慣れてきているとはいえ、相変わらず戦うことは少し躊躇してしまう。レベルが高くても恐ろしい魔物を相手に戦うことは怖ろしいと思う。だけれども、周りから感謝をされること、そして誰かの命を救えることは嬉しいことだった。こうして力があるのだからこそ、出来ることがある。
そう思うとラウルは魔物を倒すことに対するやる気が増していくものである。
(……リアも同じように魔物を倒しているだろうか。いや、きっと俺以上に活躍しているはずだ。リアの噂は本当に沢山舞い込んでくる。普段からリアは学園に通っていて、平日が忙しいというのに――沢山の噂が聞こえてくるぐらいなんだから。今は学園は休みになっているらしいし、本当にずっと戦っているかもしれない)
常に戦い続けること。
それはラウルにとってはストレスになることであり、常に戦い続けようなどとは思わない。ラウルは必要があれば魔物を倒すが、好き好んで魔物との戦闘に飛び込むタイプではない。

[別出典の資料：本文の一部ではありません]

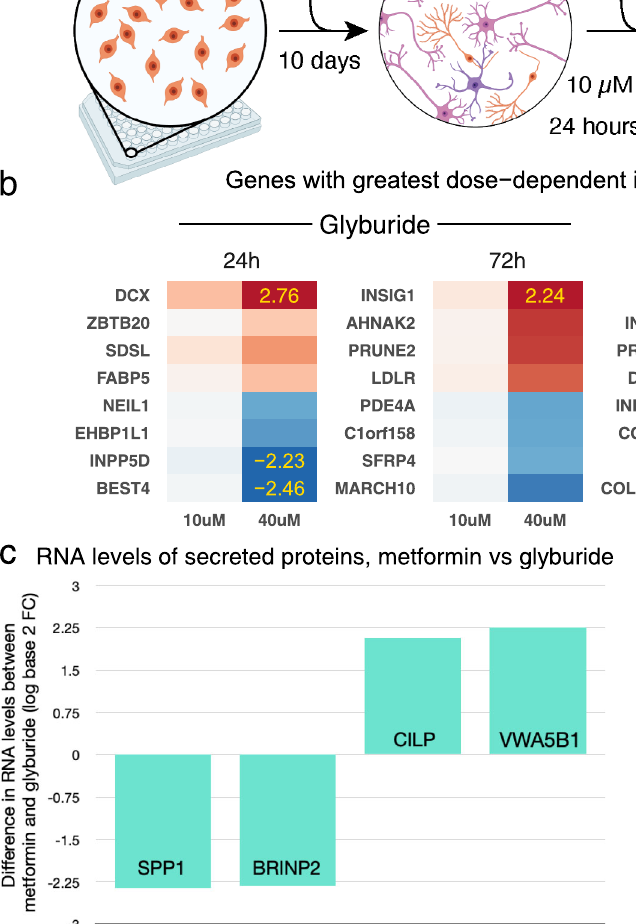
Fig. 5 | Differential gene expression in human neural cells triggered by met- formin and glyburide: markedly reduced levels of the AD biomarker SPP1 (osteopontin).a DifferentiatedhumanReNVMcellsintoneuralcellsweretreated with metformin or glyburideattwodifferent concentrations, for either 24 or 72h. b Genes with largest dose-dependent change in expression over 24 and 72h, for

そういう部分の考え方からして、ラウルはリアたちとは違う。
(俺のレベルなんて簡単に越してしまいそうだ。それでいてリアの場合だとどういう魔物と対峙しても怖気づくことはなさそうだしなぁ。俺は自分では絶対に勝てない相手が目の前に居たら、きっと動けなくなってしまう。レベル高位者である俺がそんな姿を見せたら周りの不安をあおるだけだ。だからそうならないようにしようとは思っているけれど――、でもこういう時期は正直何が起こるのか全く分からないから恐ろしい)

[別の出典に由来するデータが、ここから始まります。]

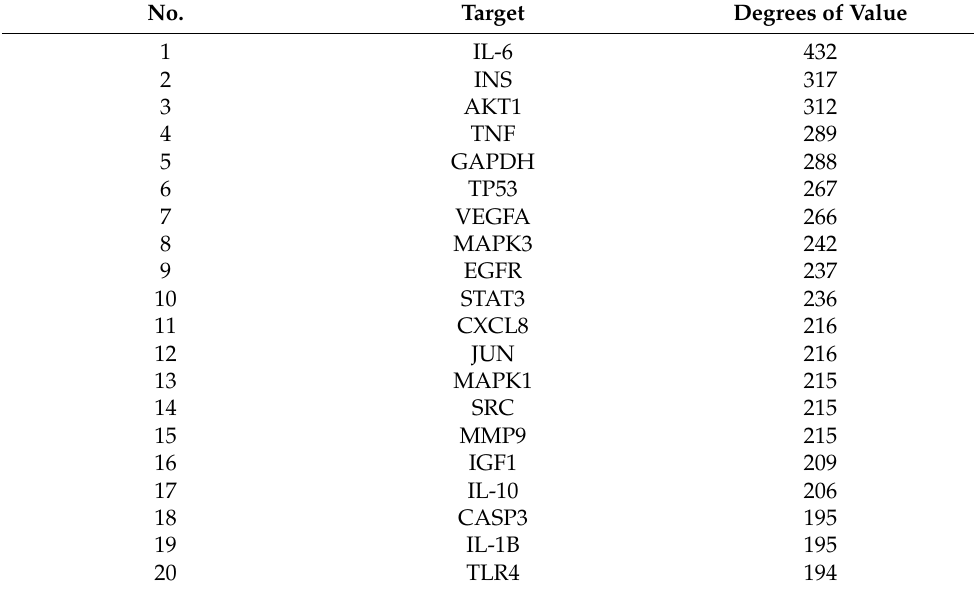
Table 1. Degrees of value of the top 20 targets from PPI.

幾らレベルが高くても、ラウルは地球に居た頃と性格が変わっているわけではない。
リアたちのようにこの世界に根付いているわけではなく、魔物の繁殖期というのは怖ろしいものだった。あと何年、この世界で過ごしていけばこの世界に根付いていけるのか――ラウル自身にもそのあたりは分からない。《超越者》としてこの世界で生きていくのならばいずれ地球で生きていた頃のラウルよりもこの世界で生きているラウルの方が長くなることだろう。
(……繁殖期なんてなければいいのに)
ラウルは心の底からそう思う。人が死ぬ確率が上がる危険な時期。そんなものは彼にとってはない方がいいものだった。
レベル上げが出来ると喜んでいたリアとは全く違う。ラウルからしてみればそういう考えのリアたちの方が理解出来ないだろう。
ラウルは魔力の渦から湧いて出てきた魔物を倒していく。
――これ以上魔物が出てこなければいいとそう思っているのに、想像以上の魔物が次々と現れてくる。